EQUALITY OF ACCOMMODATIONS
In general, the “accommodations, advantages, and facilities” of schools for Negroes are to be equal to those for white children, but the requirement has, in many cases, been loosely construed. It has been held in Missouri[[489]] and Ohio,[[490]] for instance, that it is not an unjust discrimination for the colored children to have to walk farther to school than the white children. The Supreme Court[[491]] of Kansas in 1903 decided that uniformity of schools for white and colored children did not require equality of buildings. The court said: “True, for the accommodation of a numerous white population a much larger and more imposing school building is provided than that set apart for the few colored children in the district. This, however, is but an incidental matter, and necessarily unavoidable in the administration of any extended school system. School-houses cannot be identical in every respect; but parents cannot, on this account, dictate the one their children shall attend.”
The County Board of Education of Richmond County, Georgia, in 1880, established a high school for Negroes, but in 1897 it was discontinued for economic reasons, because the money to educate fifty or sixty Negroes in the high school would give the rudiments of education to two hundred of the four hundred young Negroes in the county who were crowded out.
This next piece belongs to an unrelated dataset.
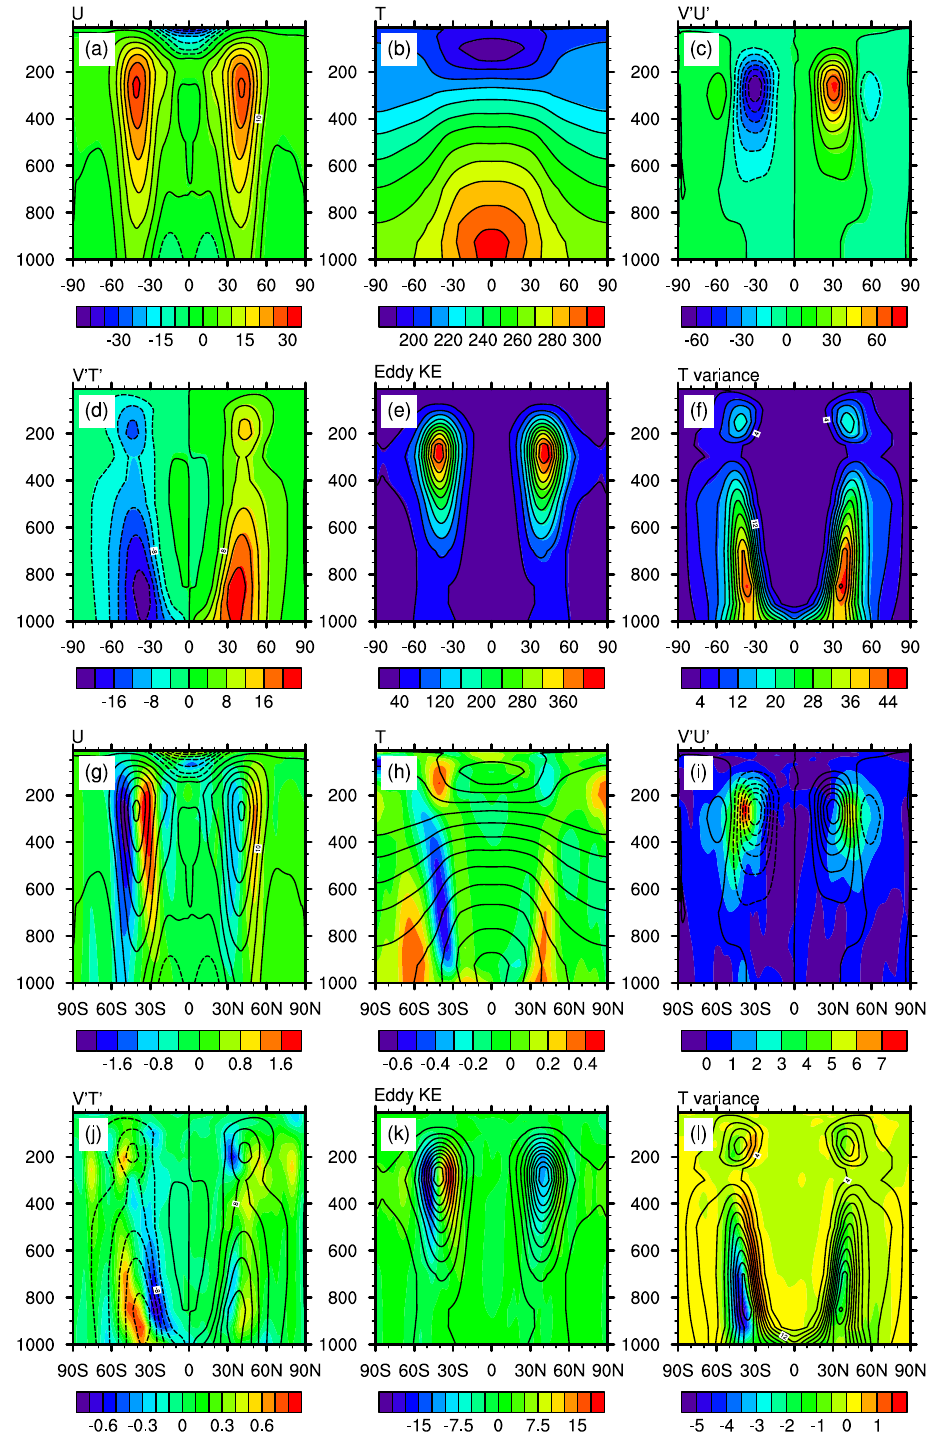
Figure 5. The 1000-day time-zonal averaged zonal wind speed ( U ), temperature ( T ), momentum flux ( U (cid:48) V (cid:48) ), heat flux ( V (cid:48) T (cid:48) ), eddy kinetic energy and temperature variance in the Held–Suarez test. Panels (a) – (f) – shading shows a reduced grid solution with variable resolution in latitude; contours show a regular grid solution with constant latitudinal resolution. Panels (g) – (l) – shading shows the difference between regular and reduced grid solutions with constant resolution in latitude (regular minus reduced); overlaid contours depict the regular grid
It was understood that the school would be re-opened as soon as economic considerations permitted. A Negro brought suit against the board for discrimination against his race in that the white high school to which the Board made contributions had not been closed also. The Supreme Court of that State held[[492]] that the Board had the right to establish or discontinue high schools when the interests and convenience of the people require it. There were more white children of the high-school grade than colored; therefore, the court argued, the Board was justified in continuing the white high school. The case was appealed to the Supreme Court[[493]] of the United States, which affirmed the decision of the State court. Mr. Justice Harlan, delivering the opinion of the court, said: “... while all admit that the benefits and burdens of public taxation must be shared by the citizens without discrimination against any class on account of their race, the education of the people in the schools maintained by State taxation is a matter belonging to the respective States, and any interference on the part of the Federal authority with the management of such schools cannot be justified except in the case of clear and unmistakable disregard of rights secured by the supreme law of the land.”
In general, where separate schools are required, it is said that they must be equal for both races; but it has been held that it is not an unjust discrimination to build more imposing school-houses for the many white children than for the few colored children; to require the children of one race to walk farther to school than the other, or to maintain high schools for one race without doing so for the other. Only a very few States have escaped altogether the question of the separation of the races in schools. Even where the State statutes have declared point-blank by statute that there shall be no distinction on account of race or color, the suits that have arisen in those States show that the school boards have tried to evade the law.